» **Directions**
1 – In the passage on Rep. Becerra, by how much was the 1997 Balanced Budget Agreement expected to cut the deficit, and over what period?
2 – Please say whether each statement agrees with the passage on Rep. Becerra, giving yes or no and quoting the words that decide it: (a) Becerra voted for the recent health reform bill. (b) Erskine Bowles is a Republican. (c) Becerra agreed with Bowles's praise of the austerity measures in Britain.

» **Text for analysis**
========

Rep. Becerra has historically voted in favor of deficit-fighting packages, including the 1997 Balanced Budget Agreement, which, according to the Congressional Budget Office, was expected to cut the deficit by $127 billion over five years.
But Rep. Becerra is also in favor of larger government. While he voted for the recent health reform bill, he wasn’t pleased with it. He said he preferred a publicly-funded health care system and wanted to allow illegal immigrants the right to buy health insurance. And when Commission chairman Erskine Bowles, also a Democrat, recently praised fiscal austerity measures undertaken in Britain, Rep. Becerra disagreed. “How we resolve our economic challenge is premised on an American solution … It won’t be the British solution,” Becerra said.

========

» **Entries supplied**
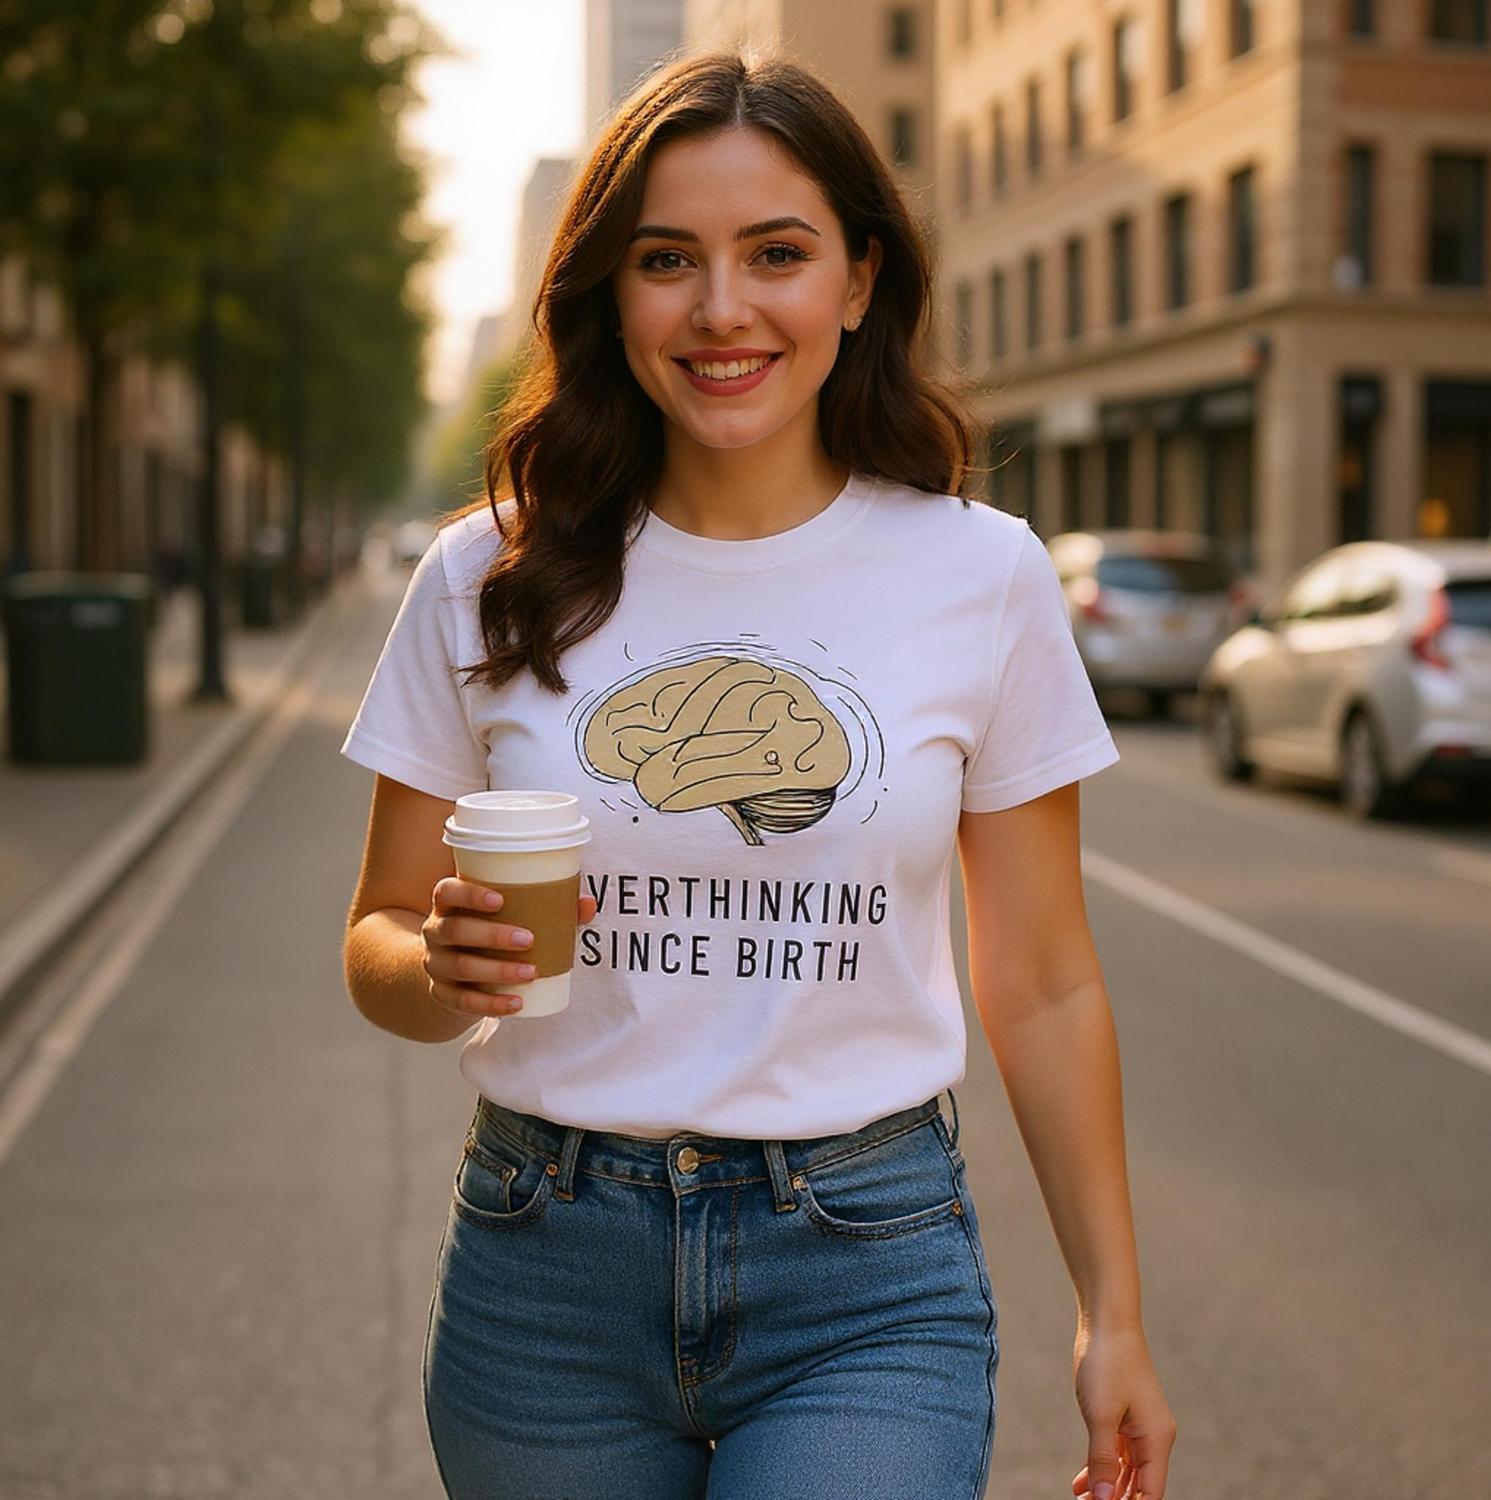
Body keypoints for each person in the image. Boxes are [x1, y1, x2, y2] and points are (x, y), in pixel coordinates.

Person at [339, 48, 1175, 1500]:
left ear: (858, 281)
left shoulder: (980, 574)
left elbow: (1042, 976)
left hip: (866, 1267)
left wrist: (1116, 1316)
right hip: (549, 1266)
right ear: (611, 289)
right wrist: (438, 968)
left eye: (775, 254)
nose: (723, 310)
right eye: (668, 259)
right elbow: (375, 940)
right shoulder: (491, 570)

========

» **Results of the tasks**
1 – By $127 billion over five years.

2 –
(a) Yes: "he voted for the recent health reform bill"
(b) No: "Commission chairman Erskine Bowles, also a Democrat"
(c) No: "Rep. Becerra disagreed."